◆ **Belge alıntısı**
Cumhuriyet savcısı, ihbar veya başka bir suretle bir suçun işlendiği izlenimini veren bir hâli öğrenir öğren­mez, kamu davasını açmaya yer olup olmadığına karar vermek üzere hemen işin gerçeğini araştırmaya baş­lar. Cumhuriyet savcısı, maddî gerçeğin araştırılması ve adil bir yargılamanın yapılabilmesi için, emrindeki adlî kolluk görevlileri marifetiyle, şüphelinin lehine ve aleyhine olan delilleri toplamakla ve şüphelinin haklarını ko­rumakla yükümlüdür (CMK m160/2).

◆ **Etkinlik A**
Belge alıntısına göre Cumhuriyet savcısı şüphelinin hem lehine hem aleyhine olan delilleri hangi amaçla toplar? Bir iki cümleyle açıklayın.
◆ **Etkinlik B**
Belge alıntısında Cumhuriyet savcısının işin gerçeğini araştırmaya ne zaman başladığı belirtiliyor?

◆ **Veriler**

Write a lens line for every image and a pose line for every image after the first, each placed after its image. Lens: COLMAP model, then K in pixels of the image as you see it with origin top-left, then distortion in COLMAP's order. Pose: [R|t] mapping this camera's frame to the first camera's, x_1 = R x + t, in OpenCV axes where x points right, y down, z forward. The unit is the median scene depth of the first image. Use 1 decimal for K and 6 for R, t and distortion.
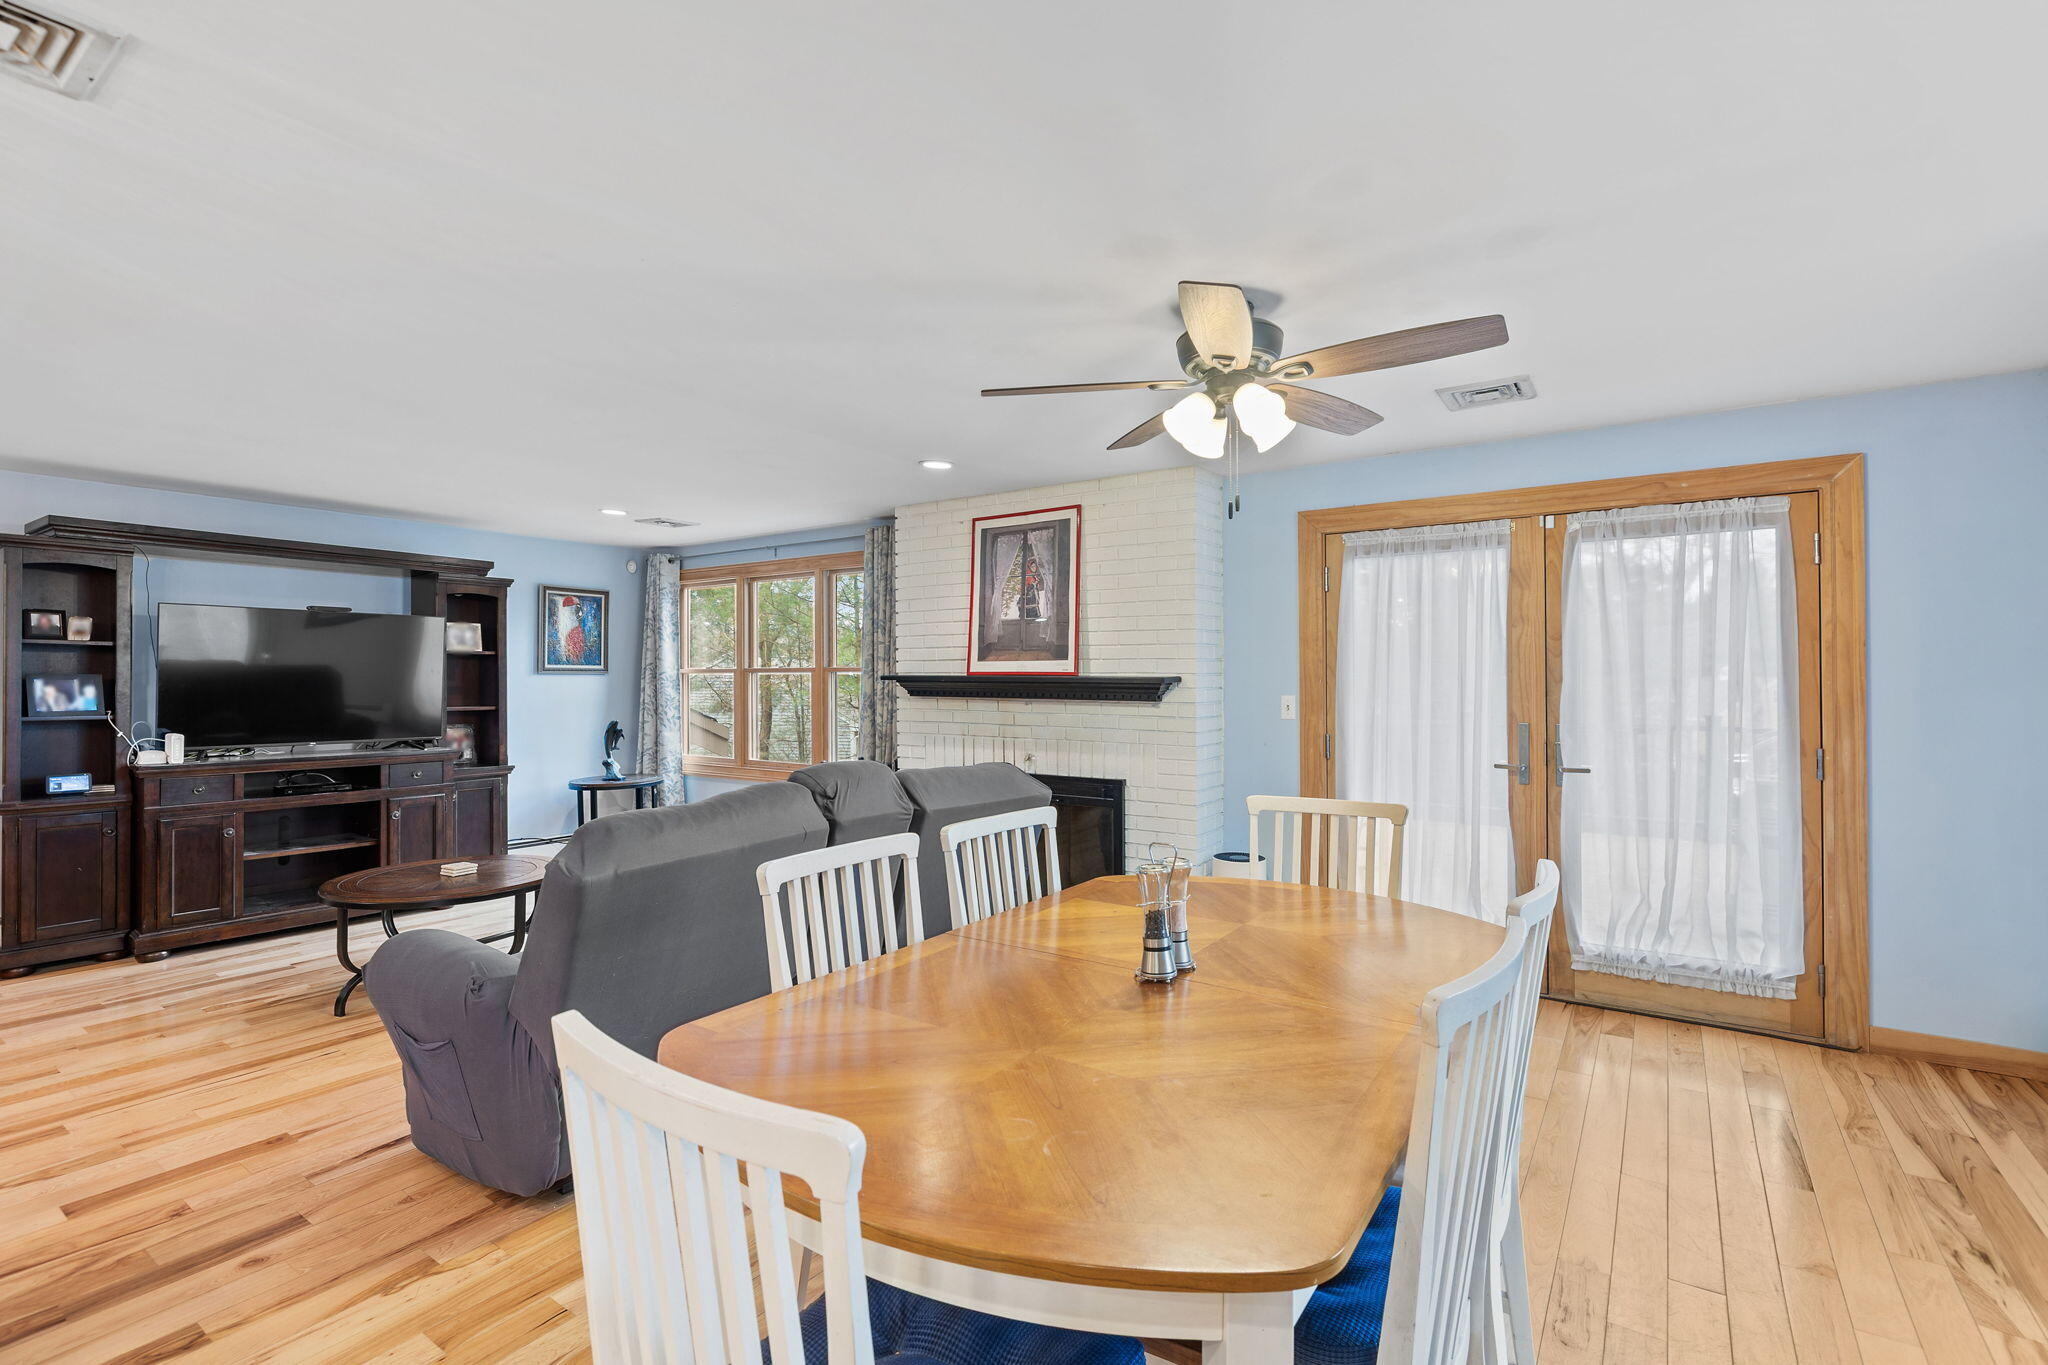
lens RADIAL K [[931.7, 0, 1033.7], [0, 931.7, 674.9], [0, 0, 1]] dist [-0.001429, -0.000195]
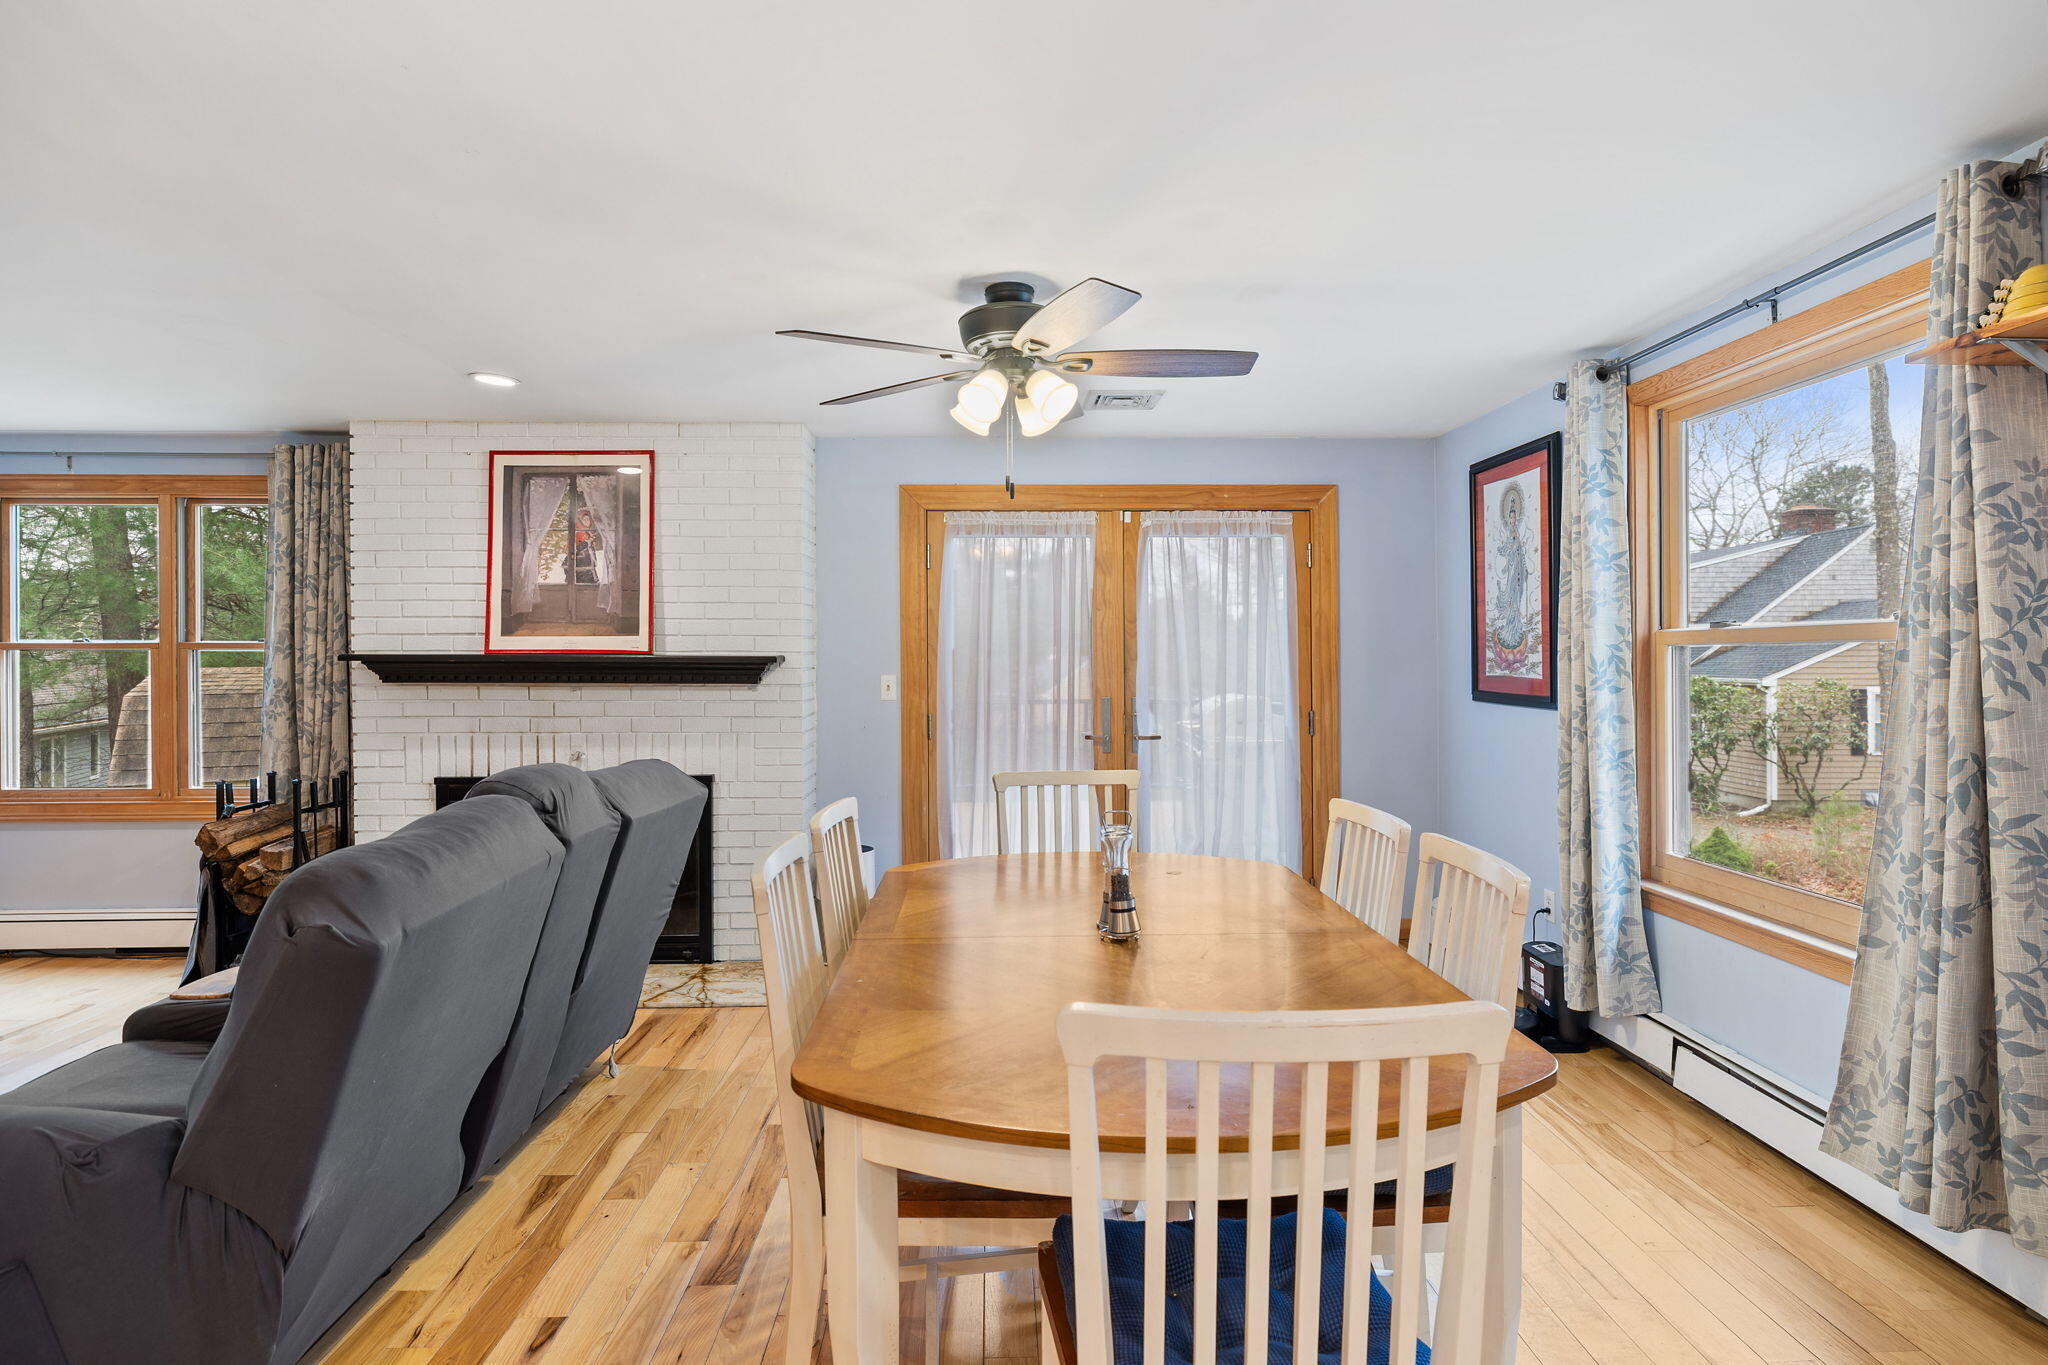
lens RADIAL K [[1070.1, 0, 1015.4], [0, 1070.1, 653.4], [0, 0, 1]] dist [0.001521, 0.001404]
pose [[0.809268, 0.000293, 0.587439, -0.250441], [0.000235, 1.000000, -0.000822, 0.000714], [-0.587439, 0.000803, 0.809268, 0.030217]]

◆ **Beklenen çıktı A**
Savcı bu delilleri maddî gerçeğin araştırılması ve adil bir yargılamanın yapılabilmesi için toplar. Bu işi emrindeki adlî kolluk görevlileri aracılığıyla yürütür.

◆ **Beklenen çıktı B**
İhbar veya başka bir suretle bir suçun işlendiği izlenimini veren bir hâli öğrenir öğrenmez başlar.